One thing I continuously struggle with is handwritten courses and documents. There’s some good information in most courses I have had that’s hard to come by anywhere else, oftentimes because the teacher was knowledgeable enough to gather it and synthetize it in the first place. However, I have noticed that the ink in some of these notebooks is already starting to fade, although they were written only seven years ago. They are still useful to me today, and will be in the future, so I need to archive them.
I have a very irregular handwritting and no automatic tool has been able to help me in the goal of digitizing them (amongst others, I’ve tried Kraken and a lot of OCR datasets). My only option so far is to type them by hand, but it’s incredibly time consuming.
OCR works really well on typed documents, recent or old, and Kraken is a great tool.

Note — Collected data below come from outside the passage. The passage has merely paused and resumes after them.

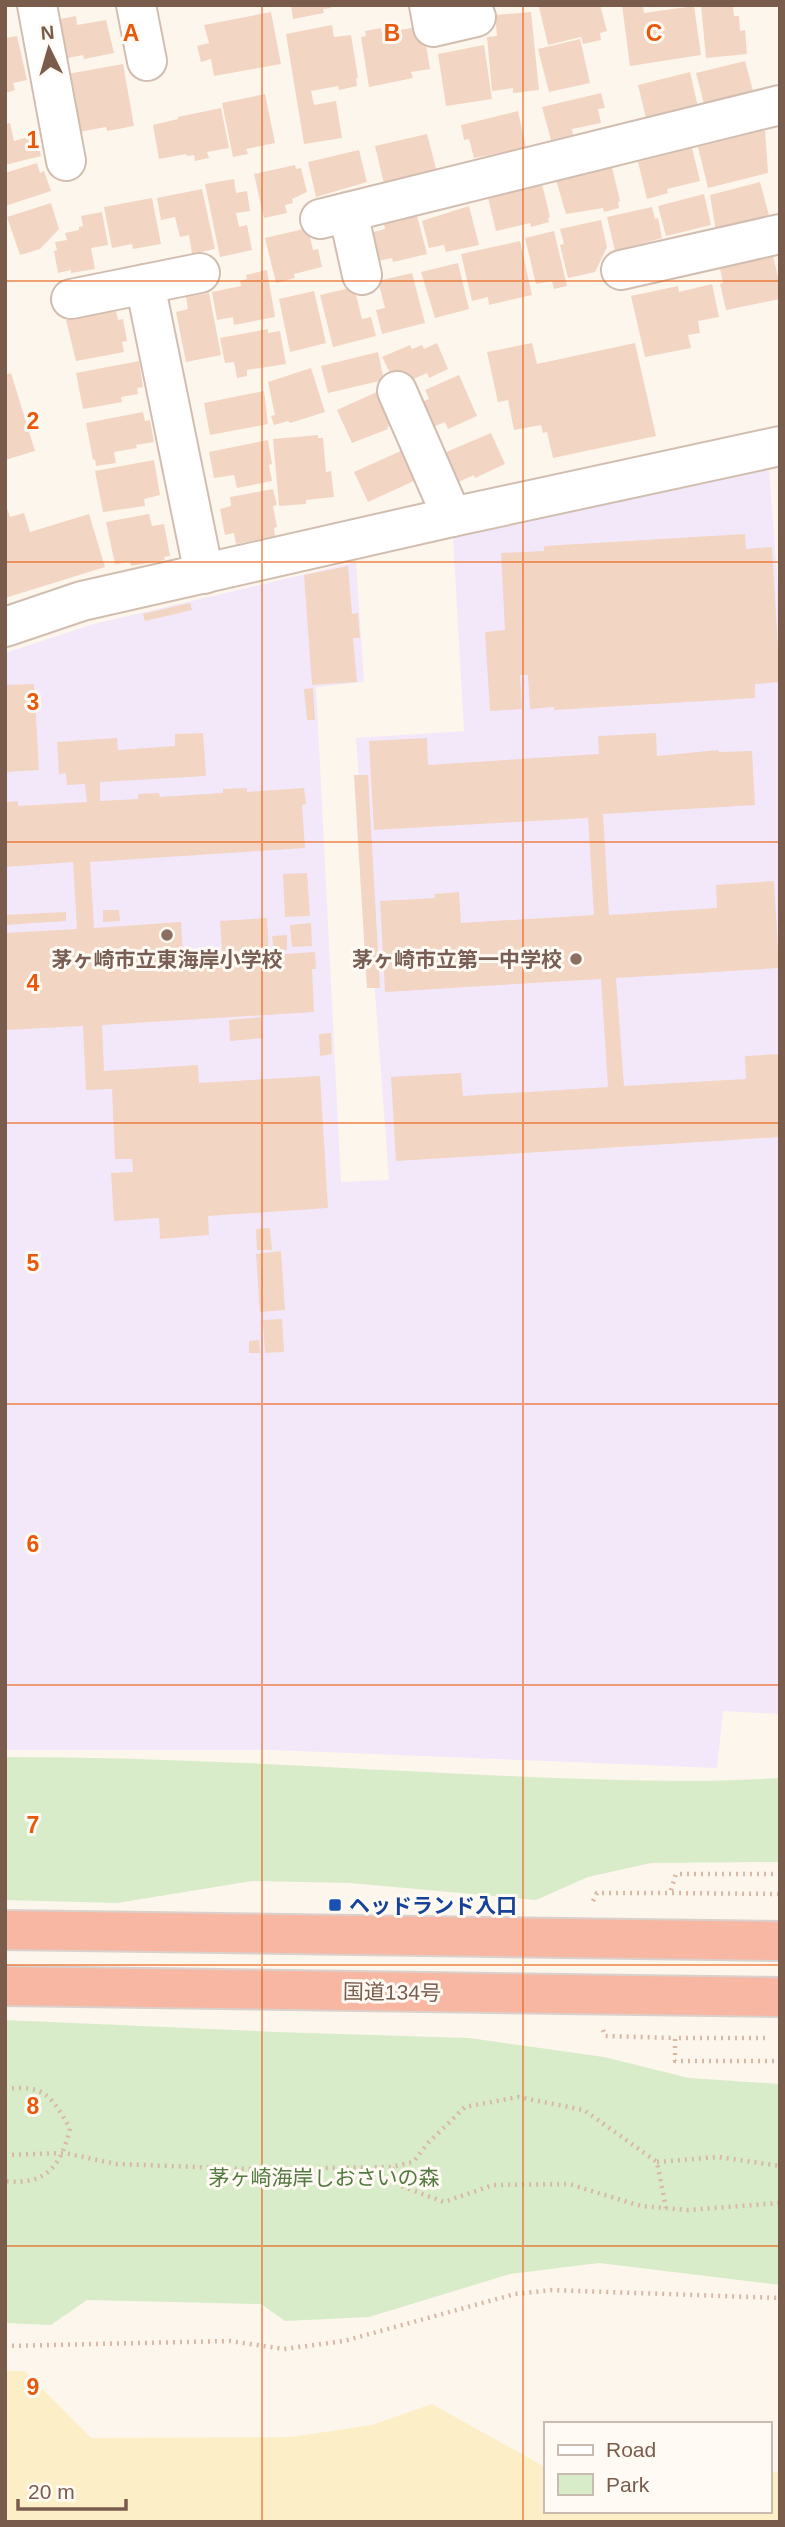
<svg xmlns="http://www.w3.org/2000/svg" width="785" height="2527" font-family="Helvetica,'Noto Sans JP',sans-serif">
	<rect width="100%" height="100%" fill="#fdf6ec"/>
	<path fill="#f3e8fa" d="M769,470L780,612V1714L723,1711L717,1768L273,1750H5V653L94,624L356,562L364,682L316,687L341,1182L389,1180L356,738L464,731L453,537Z"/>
	<g fill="#d8ecc9">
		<path d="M5,1757C164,1757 324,1767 483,1775C581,1779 681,1784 780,1778V1862L651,1863L588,1877L536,1900L350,1883L252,1881L117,1903L5,1900Z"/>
		<path d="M5,2020L276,2032L469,2038L604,2057L689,2078L780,2084V2285L599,2263L510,2274L369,2317L285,2321L261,2304L87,2300L51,2325L5,2323Z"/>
	</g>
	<path fill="#fcefc7" d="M5,2371H25L91,2438L291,2437L372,2425L432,2404L545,2467V2511H769V2500L771,2499V2472H780V2522H5Z"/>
	<g fill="#f3d5c3">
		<path d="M291,5H331V8L323,9L324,13L293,19Z"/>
		<path d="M545,5H600L607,31L600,33L601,40L583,44L581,37L548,45L539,7Z"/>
		<path d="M622,5H643L644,13L694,6L701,55L630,66Z"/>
		<path d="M701,5L733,7L734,16H739L740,31L745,30L747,54L706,58Z"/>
		<path d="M271,12L281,64L214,76L211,59L201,62L197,46L209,43L204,25Z"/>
		<path d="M531,12L539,90L513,93V88L492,91L487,37L497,36L495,15Z"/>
		<path d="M76,16L77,25L106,20L114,53L84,59L83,55L63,59L55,20Z"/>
		<path d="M332,25L334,37L351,35L358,78H356L357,86L339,90L338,86L311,91L314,105L336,101L342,138L304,144L286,34Z"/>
		<path d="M423,26L430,69L411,72L413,78L369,87L361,37L366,36L365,31L381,28L382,33Z"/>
		<path d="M17,36L27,80L13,83L15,90L5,93V38Z"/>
		<path d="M580,39L590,83L549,92L538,49Z"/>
		<path d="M484,45L492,99L446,106L438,54Z"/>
		<path d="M745,61L753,91L704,104L696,73Z"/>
		<path d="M123,64L134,126L107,131L106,127L73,133L62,75Z"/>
		<path d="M690,72L698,107L647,122L638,85Z"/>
		<path d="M601,93L605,108L598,109L601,123L572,129L573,135L551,140L542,107Z"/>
		<path d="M265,94L275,143L246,149L248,154L233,157L222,103Z"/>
		<path d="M221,108L229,148L207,152L209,158L195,161L194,155L187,156L186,154L159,159L153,125L178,119V117Z"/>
		<path d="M518,111L526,148L474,158L469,139L464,140L461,125Z"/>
		<path d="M10,123L14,141L36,135L41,156L5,165V124Z"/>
		<path d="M765,130L768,173L708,188L698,147Z"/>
		<path d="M427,134L437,172L384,184L375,146Z"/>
		<path d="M692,148L700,181L667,189L668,193L647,199L638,162Z"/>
		<path d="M359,150L367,182L316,197L308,162Z"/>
		<path d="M37,163L40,173L44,171L51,191L5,206V173Z"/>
		<path d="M295,165L296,169L301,168L307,192L292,199L293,203L285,205L287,213L264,218L254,174Z"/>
		<path d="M612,167L620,201L618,202L619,208L604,212L603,208L566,214L556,180Z"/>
		<path d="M234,179L236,193L247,191L250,211L236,213L239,227L247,225L252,250L220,257L205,184Z"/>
		<path d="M760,182L770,219L716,232L710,195Z"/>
		<path d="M542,184L550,217L548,218L549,222L531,227L530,223L496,231L488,198Z"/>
		<path d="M202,189L215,249L192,254L189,235L180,237L175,217L161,220L157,198Z"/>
		<path d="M704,194L711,225L666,236L658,206Z"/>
		<path d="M152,198L161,244L133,249L132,244L112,248L104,207Z"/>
		<path d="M51,203L59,229L40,249L20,255L7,217Z"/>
		<path d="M469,206L479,245L446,252L444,245L429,248L422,221Z"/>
		<path d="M652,207L655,219L658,218L662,238L615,251L607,217Z"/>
		<path d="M102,212L108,245L91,248L95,269L71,273V270L58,273L54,251L57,250L55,242L67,240L65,233L79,230V227L83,226L81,216Z"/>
		<path d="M417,216L427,254L393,262L392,258L377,261L370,233L385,229L384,224Z"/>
		<path d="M601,220L607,247L595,272L568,278L560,245L564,244L560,229Z"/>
		<path d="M308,228L313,250L318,249L322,267L294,274L295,278L276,283L265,238Z"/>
		<path d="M554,231L567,286L554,289L552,281L536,284L525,238Z"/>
		<path d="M520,241L532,295L489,305L488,297L472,301L461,254Z"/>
		<path d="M772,251L780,286V299L726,310L720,284L723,283L719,263Z"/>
		<path d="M458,263L469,309L435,318L421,272Z"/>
		<path d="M267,270L275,317L234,325L233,317L217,320L212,292L241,286L240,281L247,279L246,275Z"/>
		<path d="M412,273L425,323L382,334L376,310L385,308L378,281Z"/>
		<path d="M712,284L719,317L698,321L700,333L688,335L691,348L645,357L631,296L678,286L679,292Z"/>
		<path d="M354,287L362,319L371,317L376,336L333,347L320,295Z"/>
		<path d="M314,291L326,343L290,352L279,299Z"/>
		<path d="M209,293L221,355L186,362L176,312L188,309L186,297Z"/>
		<path d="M116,311L118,320L123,319L127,341L122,342L124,352L76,361L66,320Z"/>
		<path d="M268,329V333L280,331L286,364L247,370V376L237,378L234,362L225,363L220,338Z"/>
		<path d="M437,343L448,369L429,378L427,373L409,381H394L382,357L410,345L412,349L422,345L424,349Z"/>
		<path d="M532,343L537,364L635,343L656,436L553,458L547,432L543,433L541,425L514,430L508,400L498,402L487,352Z"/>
		<path d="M378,352L384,380L328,393L321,366Z"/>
		<path d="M139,361L143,387L137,388L138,394L121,397L122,402L83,409L76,373Z"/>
		<path d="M311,368L325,412L290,423L288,421L274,425L271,416L275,415L268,382Z"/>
		<path d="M11,373L35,451L5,460V375Z"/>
		<path d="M459,375L477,416L448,429L445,422L430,428L419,403L429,399L425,390Z"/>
		<path d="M264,391L268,424L210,435L204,403Z"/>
		<path d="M379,391L394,424L387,427L388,429L352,443L337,410Z"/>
		<path d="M143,412L145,421L150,420L154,442L136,445L137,448L114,452L116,463L96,466L95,459L93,460L86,423Z"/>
		<path d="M491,433L505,464L475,478L474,475L456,483L444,453Z"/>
		<path d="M318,435V438H323L326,472L331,471L334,497L306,500V504L279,506L273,439Z"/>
		<path d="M268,440L272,464L269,465L272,481L237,488L234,475L214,478L209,452Z"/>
		<path d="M403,450L416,480L368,502L354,472Z"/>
		<path d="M154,460L160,495L144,499L145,506L103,512L95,471Z"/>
		<path d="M273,489L277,505L273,506L277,527L274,528L275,536L236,544L234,533L225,535L220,509L231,506L230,497Z"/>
		<path d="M5,503L10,517L24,513L30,532L89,514L105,567L5,598Z"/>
		<path d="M149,514L152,526L164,524L170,556L164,557L165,560L131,566L130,562L115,564L106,522Z"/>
		<path d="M745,534L746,549L772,547L780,682L755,684V698L554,710V707L530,709L528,675H520L522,709L490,711L485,632L505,630L501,553L544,551V546Z"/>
		<path d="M348,566L352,614L358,613L360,638H353L357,682L312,685L304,575Z"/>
		<path d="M190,603L192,610L145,621L143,614Z"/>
		<path d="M34,684L39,770L5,772V685Z"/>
		<path d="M313,688L315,720H307L304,689Z"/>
		<path d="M203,733L206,776L100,782V801L138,799V794L159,793L160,797L223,793V789L247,788V792L304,788L306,804L302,805L305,848L90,862L94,928L181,922L183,954L222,952L220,921L267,918L269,955L315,952L316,969H312L314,1012L102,1025L104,1071L198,1065L199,1083L320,1076L328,1208L208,1216L209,1235L160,1239L159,1218L114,1221L111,1173L133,1172L132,1159H115L112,1089L86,1090L83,1026L5,1030V933L77,929L73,862L5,867V802L18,801V806L87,802L85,784L67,785L66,773L59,774L57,742L117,738L118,750L175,746V734Z"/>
		<path d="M656,733L657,756L718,750L719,752L752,751L755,805L603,814L609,915L717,908L716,885L774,881L779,968L616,978L624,1086L746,1079L745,1056L780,1054V1137L396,1161L391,1077L461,1073L463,1096L608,1087L601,979L385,992L380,901L435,898L434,894L459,892L461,923L594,915L588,818L374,830L369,741L427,738L428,765L599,754L598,736Z"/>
		<path d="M354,775H368L380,988H367Z"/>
		<path d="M307,873L310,916L285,917L283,874Z"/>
		<path d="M103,910H119L120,921L103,922Z"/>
		<path d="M66,912V921L5,925V915Z"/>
		<path d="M311,923L312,946L292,947L290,925Z"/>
		<path d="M287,935V950L274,951L272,936Z"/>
		<path d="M261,1017L263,1038L230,1041L229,1020Z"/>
		<path d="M331,1033L332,1054L320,1056L319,1034Z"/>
		<path d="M270,1228L272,1250H257L256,1229Z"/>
		<path d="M281,1251L285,1310L260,1312L256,1254Z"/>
		<path d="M282,1319L284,1352L265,1353L263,1320Z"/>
		<path d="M259,1340L260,1353H249V1341Z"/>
	</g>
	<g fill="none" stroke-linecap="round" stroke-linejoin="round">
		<g stroke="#d1beb0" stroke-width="42">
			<g id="minor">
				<path d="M37,5L66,161"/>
				<path d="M136,5L147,61"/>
				<path d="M429,5L433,27L476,17"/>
				<path d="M348,212L362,275"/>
				<path d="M320,219L780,105"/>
				<path d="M621,270L780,234"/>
				<path d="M145,284L204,574"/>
				<path d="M71,299L200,273"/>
				<path d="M397,391L452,517"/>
				<path d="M5,627L82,601L452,517L780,446"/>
			</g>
		</g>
		<g stroke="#dad1cd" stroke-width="42">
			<g id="highway">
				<path d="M5,1930L780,1941"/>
				<path d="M5,1986L780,1997"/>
			</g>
		</g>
		<g stroke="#d9b8a5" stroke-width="4.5" stroke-dasharray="2 5" stroke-linecap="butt">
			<path d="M780,1874H676L670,1893L780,1894"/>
			<path d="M593,1901L597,1893H670"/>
			<path d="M603,2030L605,2036L675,2038"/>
			<path d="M765,2038H675V2061H780"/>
			<path d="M5,2089C46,2084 51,2097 70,2128C62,2165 46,2186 5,2181"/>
			<path d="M5,2155L65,2153L116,2164L250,2169L391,2167L413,2162L429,2142L465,2107L518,2097L584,2110L657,2162L666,2208"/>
			<path d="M657,2162L718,2157L780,2166"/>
			<path d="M392,2168L401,2186L444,2202L493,2185L569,2184L641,2206L688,2210L780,2203"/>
			<path d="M5,2346L230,2341L284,2349L344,2341L515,2294L552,2290L780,2298"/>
		</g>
		<use href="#minor" stroke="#fff" stroke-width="38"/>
		<use href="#highway" stroke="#f7b7a3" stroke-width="38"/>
	</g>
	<path fill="none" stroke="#e8590c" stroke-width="2" stroke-opacity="0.55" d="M262,5V2522M523,5V2522M5,281H780M5,562H780M5,842H780M5,1123H780M5,1404H780M5,1685H780M5,1965H780M5,2246H780"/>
	<g fill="#8d6e63" stroke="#fffaf3" stroke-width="2.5">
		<circle cx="167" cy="935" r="7"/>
		<circle cx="576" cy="959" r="7"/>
	</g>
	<rect fill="#1a4fb4" stroke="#fffaf3" stroke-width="2.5" x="328" y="1898" width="14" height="14" rx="3.5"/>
	<g text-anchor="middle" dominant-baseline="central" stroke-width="6" stroke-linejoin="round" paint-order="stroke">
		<g font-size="21" font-weight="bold" fill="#785e54" stroke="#fffaf3">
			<text x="167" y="959">茅ヶ崎市立東海岸小学校</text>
			<text x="562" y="959" text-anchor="end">茅ヶ崎市立第一中学校</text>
		</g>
		<g font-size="21" font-weight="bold" fill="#164399" stroke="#fffaf3" text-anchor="start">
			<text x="349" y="1905">ヘッドランド入口</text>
		</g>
		<g font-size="21" fill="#7a5c4d" stroke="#fffaf3">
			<text transform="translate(392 1992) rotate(1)">国道134号</text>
		</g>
		<g font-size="21" fill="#537a41" stroke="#fffaf3">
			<text x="324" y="2177">茅ヶ崎海岸しおさいの森</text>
		</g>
	</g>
	<g font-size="23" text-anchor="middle" font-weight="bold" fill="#e8590c" stroke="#fffaf3" stroke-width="6" stroke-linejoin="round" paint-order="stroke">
		<text x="131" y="41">A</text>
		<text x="392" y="41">B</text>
		<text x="654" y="41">C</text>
		<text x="33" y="148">1</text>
		<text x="33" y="429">2</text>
		<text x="33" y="710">3</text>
		<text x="33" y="991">4</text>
		<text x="33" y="1271">5</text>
		<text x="33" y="1552">6</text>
		<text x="33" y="1833">7</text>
		<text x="33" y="2114">8</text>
		<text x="33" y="2395">9</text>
	</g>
	<rect width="785" height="2527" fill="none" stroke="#7a5c4d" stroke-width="14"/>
	<rect x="544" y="2422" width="228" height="91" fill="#fffaf3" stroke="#cabbb1" stroke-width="2"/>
	<rect x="558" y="2445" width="35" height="10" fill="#ffffff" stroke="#cabbb1" stroke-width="2"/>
	<text x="606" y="2457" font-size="21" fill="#7a5c4d">Road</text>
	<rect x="558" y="2474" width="35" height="21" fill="#d8ecc9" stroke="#cabbb1" stroke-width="2"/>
	<text x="606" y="2492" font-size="21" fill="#7a5c4d">Park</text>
	<g transform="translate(49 49) rotate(355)" stroke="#fffaf3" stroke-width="5" paint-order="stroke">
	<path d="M0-5L12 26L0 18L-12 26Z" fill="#7a5c4d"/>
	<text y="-10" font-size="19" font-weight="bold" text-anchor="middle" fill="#7a5c4d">N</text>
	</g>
	<path d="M18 2499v10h108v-10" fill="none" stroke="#7a5c4d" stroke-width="3.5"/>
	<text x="28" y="2499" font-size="21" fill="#7a5c4d" stroke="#fffaf3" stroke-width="5" paint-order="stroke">20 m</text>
</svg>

But I am quite baffled at the complete lack of any way to digitize handwritten documents from the modern era – most datasets being fit only for 17th and 18th century in Europe (to digitize letters/communal records). Moreover, the fact that each person has their own way of writing each letter of each letter – and my way is rather erratic, although I can decipher myself ok – makes the application of OCR way more difficult. And last but not least… All of my notebooks are checkered in blue, and I use blue ink, which confuses OCR completely and only produces gibberish at best.
You might be better off reading the information aloud into transcription software, then manually cleaning up the output, unless there are a lot of diagrams and such. Or, if it’s very valuable, you could hire a transcriptionist.
I have a Canon DR-M160 I got for ten bucks. Rapid feed duplex document scanner. Feeds it straight into paperless-ngx. Look it up, its awesome, can pull docs from emails also.
Digitizing is not archiving.
Digitizing is only part of the task. That’s just kicking the can a tiny bit down the road. You still have a pile of unfindable, unsearchable stuff.
So how to make that pile of unsorted, inscrutable bits and bytes useful?
Rather than simply digitizing, I think a more useful thing to know is what do do with the digitized output? How do you make it searchable? How do you make it useful?
Photo people have kind-of got a solution with manually-entered image tags. But there must be a better way, especially with OCR and machine recognition of images.
Anybody got suggestions or best practices on how to file, sort, and search the mess of files generated?
Some use AI (yes that).
Like Matt, but built into the printer. Even has the feature of conversion and sending to a particular source. Hardest part is prepping the papers so it feeds cleanly with little problem.
On a related note: Has anybody got any experience to share about the reMarkable tablet https://remarkable.com/ ?
It looks really well thought out, with tight integration with filing and searching tools, but a bit out of the “impulse buy” range.